In questa settimana è anche possibile acquistare gli ultimi kiwi italiani, venduti all’ingrosso intorno a 2,70 euro/kg. Tra gli ortaggi, le fave hanno raggiunto il picco della loro produzione e presentano prezzi all’ingrosso regolari, intorno a 1,50 euro/kg, grazie all’abbondanza della loro produzione. Molto richiesti anche i piselli, i cui prezzi all’ingrosso sono scesi questa settimana al di sotto di 3,00 euro/Kg. confermandosi mediamente intorno a 2,70 euro/kg.

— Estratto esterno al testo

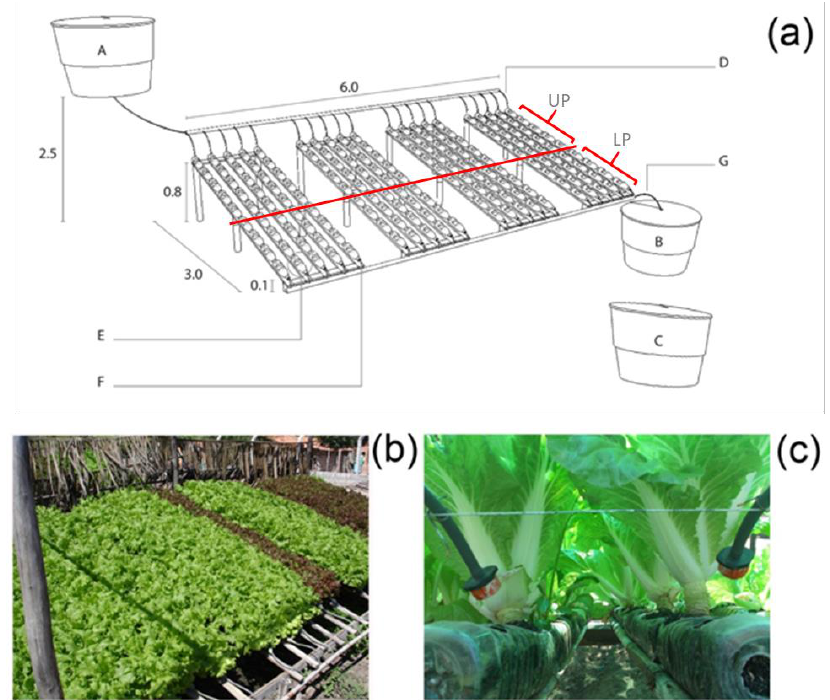
Figure 1. ( a ) Schematic drawing of the growing system used with measurements (in meters) adopted. The system includes a top (A) and a drainage (B) tank, as well as a fresh nutrient solution reservoir (C). The system is fitted with a gravity flow drip-irrigation system (D) that deliver the nutrient solution to 20 lines of recycled plastic bottles (E). Excess nutrient solution is then drained to a re-collection pipe (F) which is connected (G) to the drainage tank (B). UP = Upper position; LP = Lower position. Images of the systems in the cities of ( b ) Teresina (Piaui, Brazil) and ( c ) NayPyiTaw (Myanmar). Table 1. Macronutrient concentrations in water and nutrient solutions (NS) adopted in the experiments in NE-Brazil and in CDZ-Myanmar.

I prezzi all’ingrosso degli asparagi oscillano da 3,50 a 4,50 euro/kg, in calo del 12,2% rispetto alla settimana precedente grazie all’aumento della produzione, soprattutto in Campania e in Puglia. Per i carciofi i prezzi all’ingrosso vanno da 0,30 a 0,70 euro al pezzo, a seconda della varietà. Nel settore ittico, abbondano le seppie, nel pieno della loro stagione e con prezzi che vanno da 10,00 a 15,00 euro/kg. Nel comparto carni si registrano prezzi in calo per i tagli anteriori di vitellone, che vanno da 6,55 a 6,65 euro/kg.